Looking down the line of bus shelters ( pictured) at Lincoln Fields quickly reveals which shelter is heated. While the other shelters are awash in slush and cold, the damp floors of the heated zone are welcome respite from the cold. One of the sensitive decisions taken for the first transitway in the 1980’s was to have a heated waiting area at most stations. I mutter a blessing to those engineers when I reach that heated shelter on bitterly cold or windy days. And lament that my local station (Bayview) is merely a bus shelter in windswept isolation.
In the early planning of the new LRT system, before the contracts were awarded, the engineers and architects envisioned stations with porcelain tile floors with underfloor heating. This heating would extend a number of meters to the exterior of the station doors. In this way, maintenance costs would be reduced since no one would have to dispatch a crew to shovel snow from the doors. Snow would drop from boots and melt away before entering the building. Once inside, passengers would have dry floors and dry feet.

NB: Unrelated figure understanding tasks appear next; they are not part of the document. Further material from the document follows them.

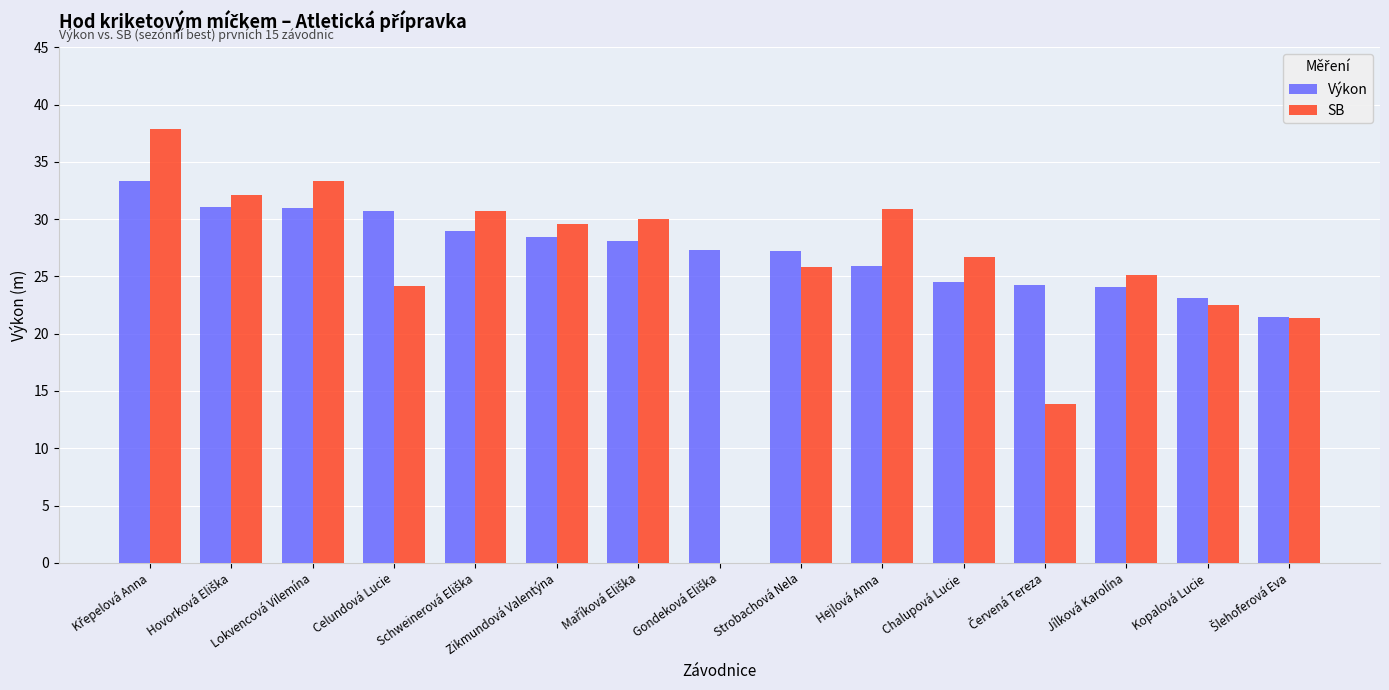

How many values in SB are above zero?

14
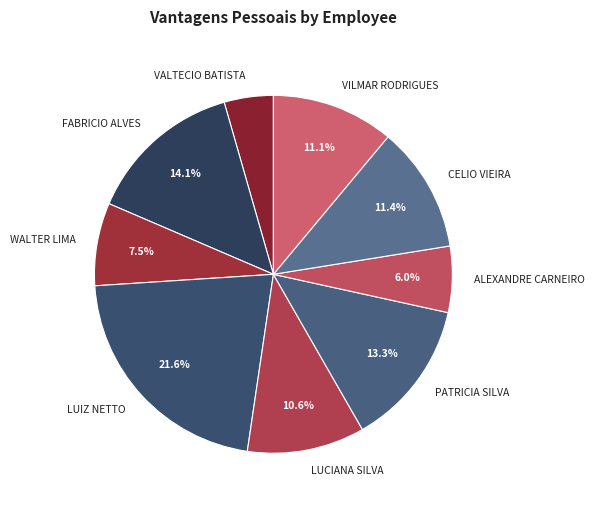

Is LUIZ NETTO the majority of the pie?

No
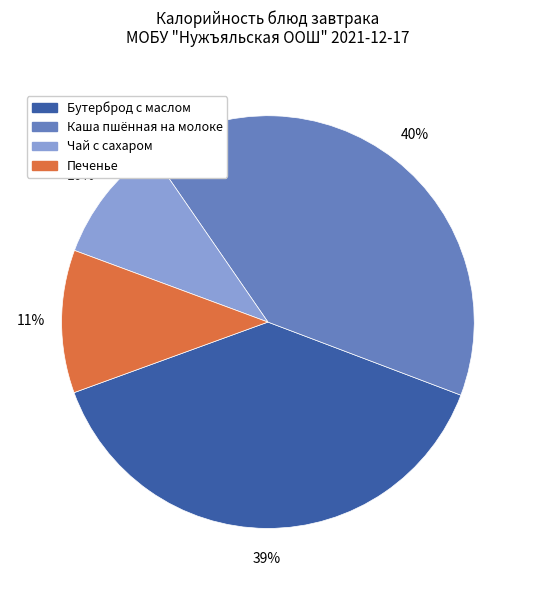

Is it true that Печенье is 11% of the pie?

True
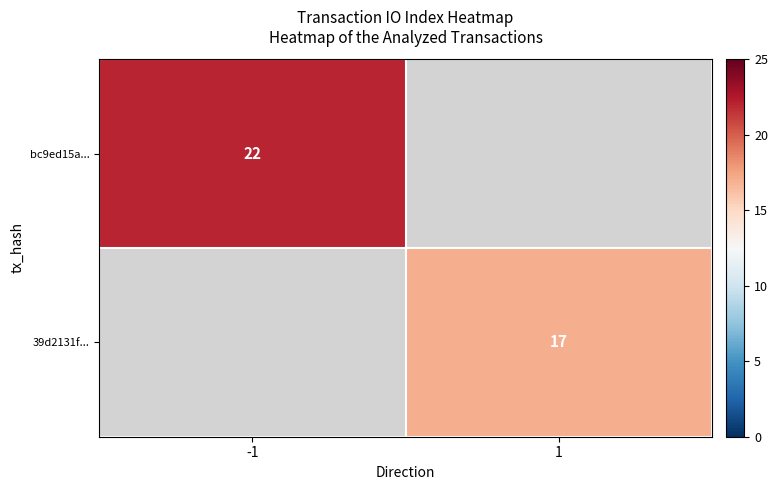

Is it true that 39d2131f... equals 17 at 1?

True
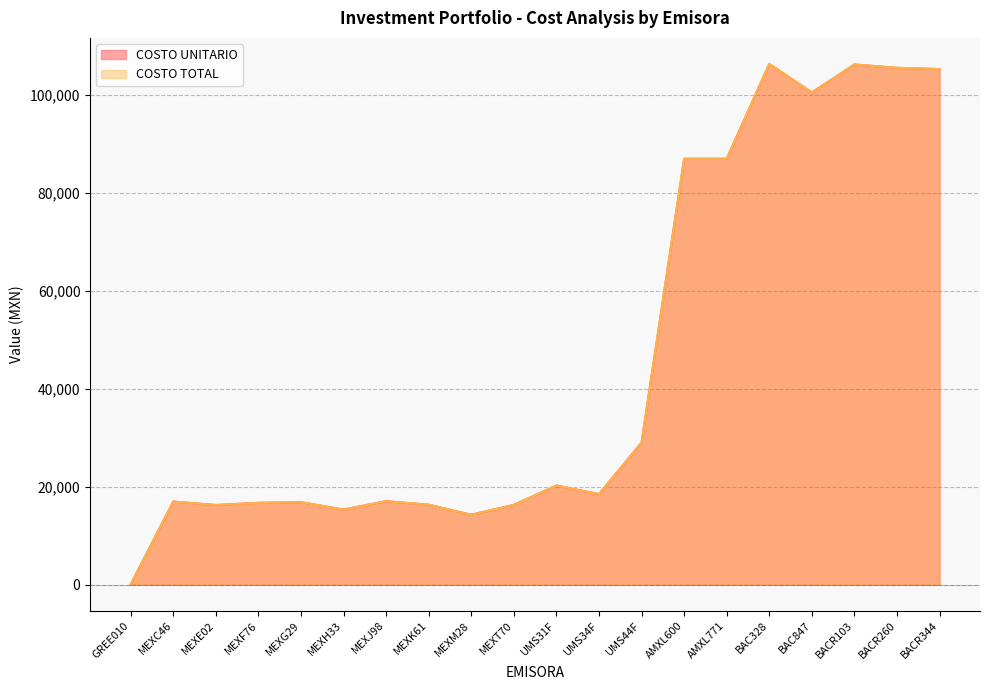

What is the maximum value shown in the chart?

106310.3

Snow melt would run downslope or simply evaporate from the underfloor heat. Wind-sheltered spaces, not necessarily indoors, would be made more palatable to waitees with warm feet.

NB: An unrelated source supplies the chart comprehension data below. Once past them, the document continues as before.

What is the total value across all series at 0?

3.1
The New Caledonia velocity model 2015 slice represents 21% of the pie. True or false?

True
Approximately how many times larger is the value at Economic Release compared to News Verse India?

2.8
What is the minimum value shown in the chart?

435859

The drier feet would also mean less damaging slush and salt and water dragged into the LRT vehicles. Less corrosion. Less door-jamming. Fewer drafts. Car floors might actually stay dry. Vehicles would last longer. Customers might be happy, and come back.
Once the contract was awarded to the consortium however, concern as to whether or not the platforms would be heated, or the cars kept dry, has been delegated. This is a design-build-maintain, says the city, and its up to the consortium to decide what they want to do. What then was the purpose of all the (expensive, time-consuming) preliminary planning, the fuss over centre vs side platforms, the extent of heated areas, the loving designs of gently vaulted ceilings … none of which the city got in its final agreement?
So, enjoy the slush in the bus platforms. You may, or may not, be enjoying these conditions for the rest of your life. And the bus floors, sopping wet with shredded bits of kleenex and rolling pop cans, will probably be with us til we die. Sometimes we seem to be heading into a meaner society where people live in little concrete boxes stacked up to the sky and wait for “optimized” scheduled transit in shelters that may be a step down from what we had in the 80’s. Mind, we might be pleasantly surprised. I’ve been wrong before.
I know a friend of a friend involved in the LRT project and apparently there is a bit of an internal struggle over this topic. We’ll see how it plays out.